The best thing I can say about the film is that it discards the choppy editing style of the Paul Greengrass sequels in favor of longer and more fluid takes favored by The Bourne Identity. But otherwise it is nearly a complete wash. The Bourne Legacy trades in narrative confusion to disguise the fact that nothing is happening. It has no weight whatsoever on its own and depends entirely on the prior trilogy for any and all substance. It not only fails to build on what came before and/or expand its horizons but it cheapens and lessens the emotional impact of the prior films. Despite a barrage of terrific character actors, not a single one of them makes an impression. Renner makes a mediocre protagonist and he is left adrift by a screenplay that depends entirely on his charisma. As an action film, it fails by including almost no action whatsoever.
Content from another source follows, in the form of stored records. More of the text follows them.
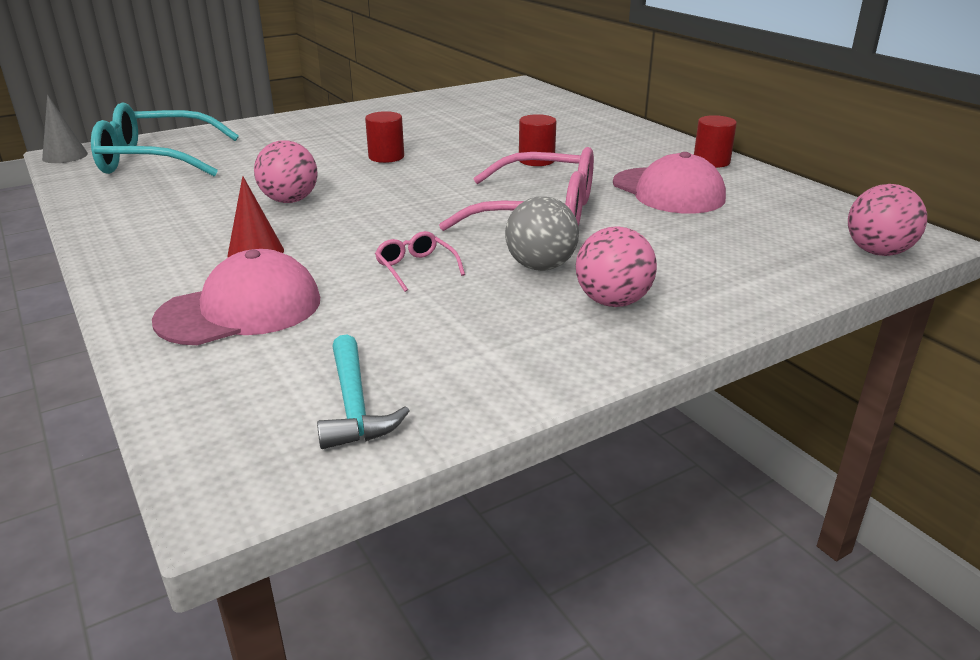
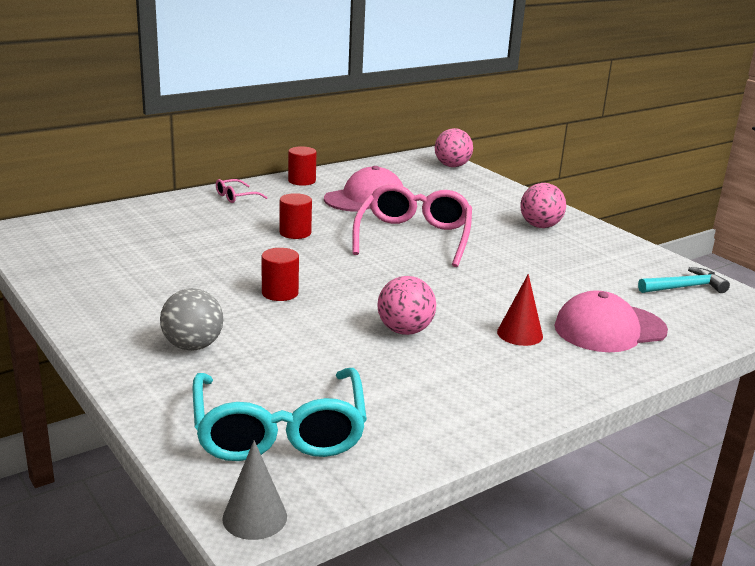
camera: 95 degrees left, 5 degrees down
(240, 310) = (609, 329): pink cap -> pink cap turned 75 degrees counterclockwise
(416, 268) = (521, 275): pink glasses -> pink glasses (236, 197)
(540, 266) = (502, 240): grey ball -> grey ball (193, 346)

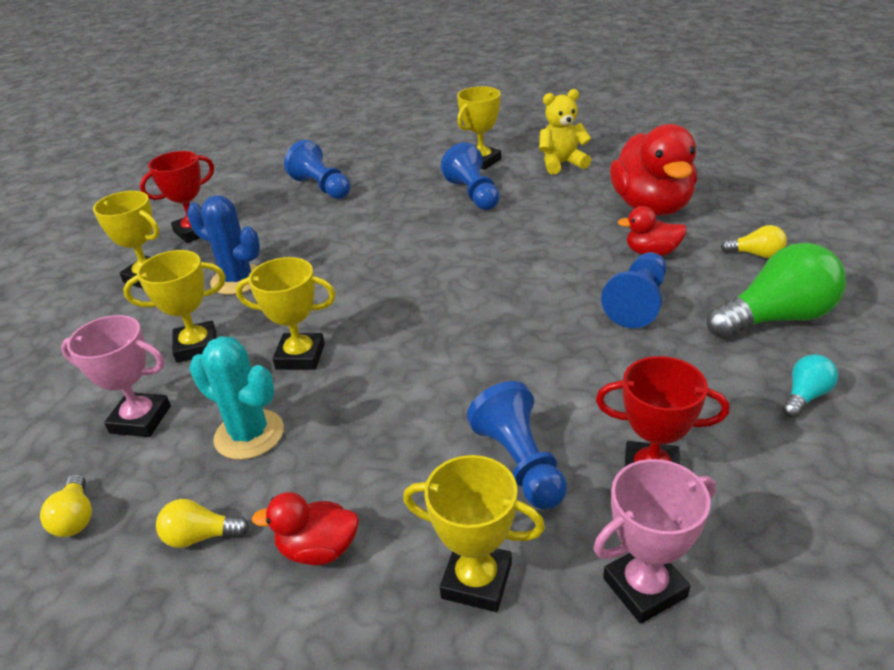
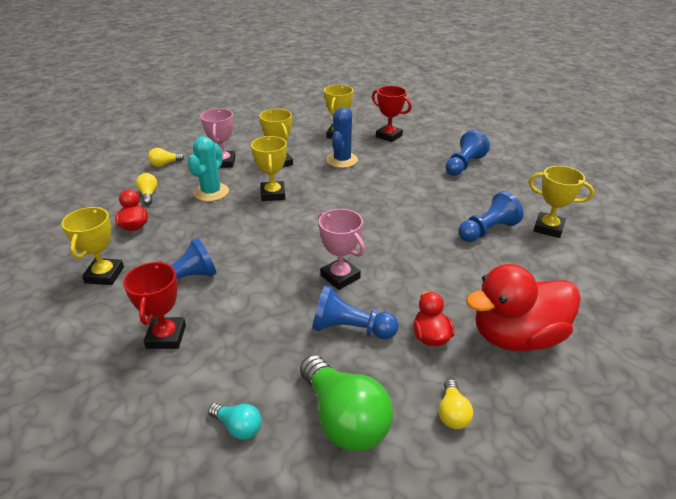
camera: 75 degrees right, 0 degrees up
(561, 164) = (573, 274): yellow teddy bear -> none
(644, 587) = (84, 334): pink trophy -> pink trophy (340, 277)

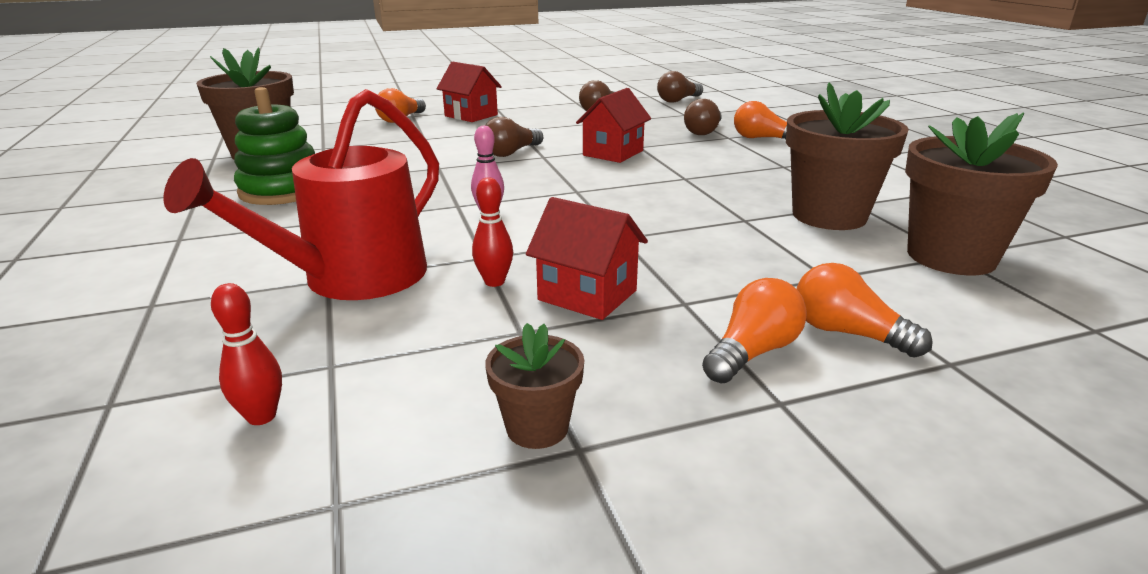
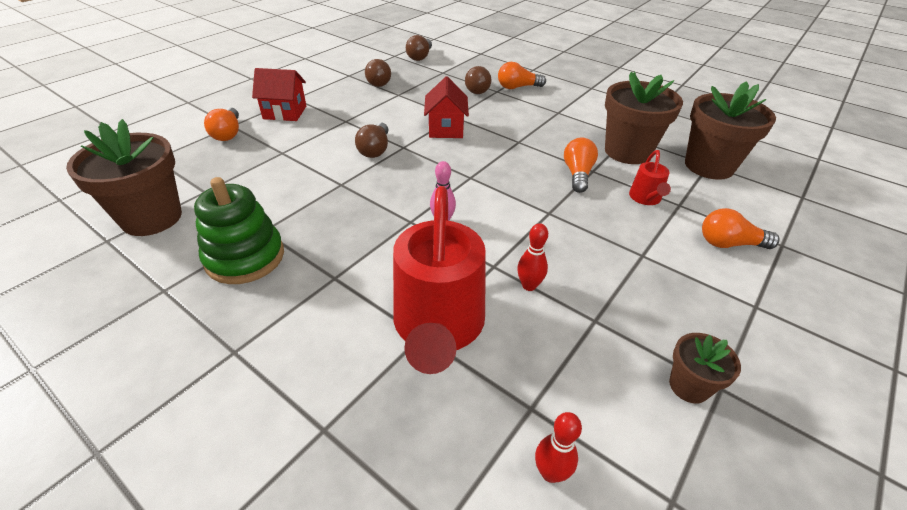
camera: 35 degrees left, 15 degrees up
(587, 295) = (591, 272): red house -> none
(753, 352) = (710, 278): orange light bulb -> orange light bulb (577, 174)
(782, 259) = (646, 198): none -> red watering can

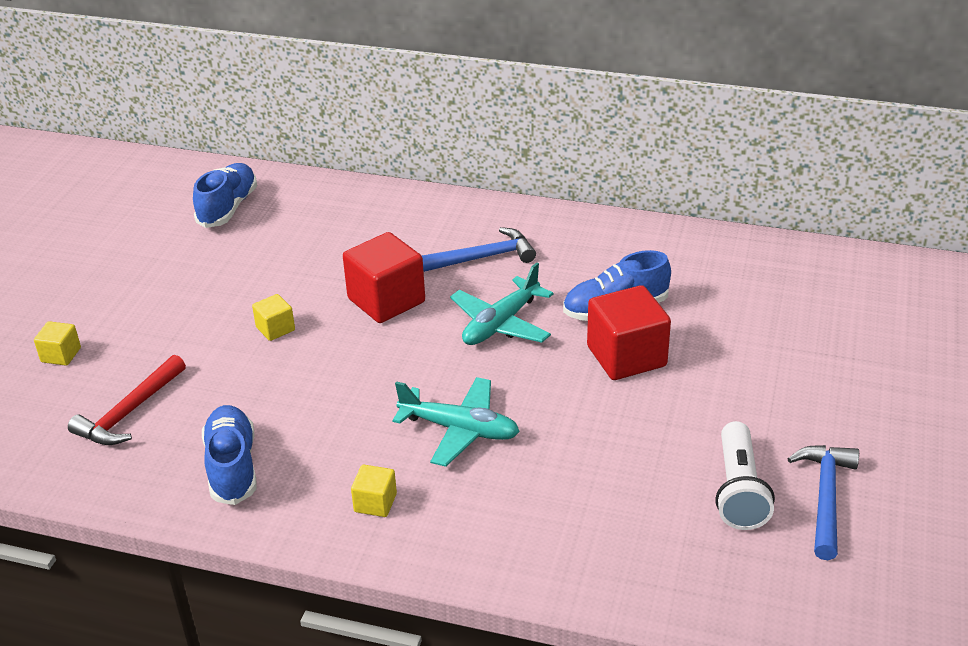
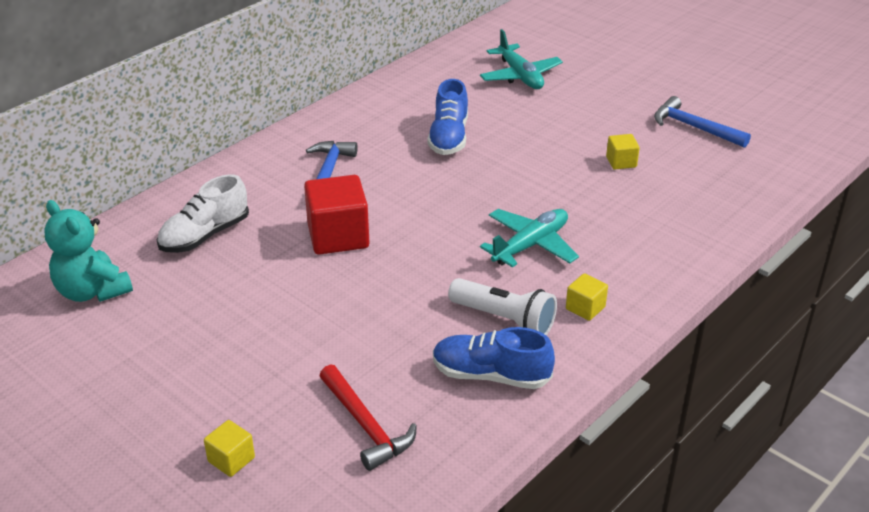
camera: 65 degrees left, 0 degrees up
(228, 208) = (92, 291): blue shoe -> turquoise teddy bear
(275, 329) = (320, 307): yellow cube -> yellow cube (621, 162)
(337, 229) = (205, 235): none -> white shoe
(501, 324) = (421, 190): turquoise plane -> turquoise plane (520, 76)
(626, 356) = (506, 150): red cube -> none
(738, 491) = (670, 154): white flashlight -> white flashlight (504, 319)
As a thriller it fails by refusing to include any real suspense or tension, save the above-noted set piece. It has no real drama because it has no real arc. It's so unsatisfying that one wishes that it were a pure reboot. Better in this case just to start anew and leave the original films to live or die on their own merits. The Bourne Legacy is more than just a bad film. Its legacy is that it tarnishes what came before, either out of spite or pure incompetence.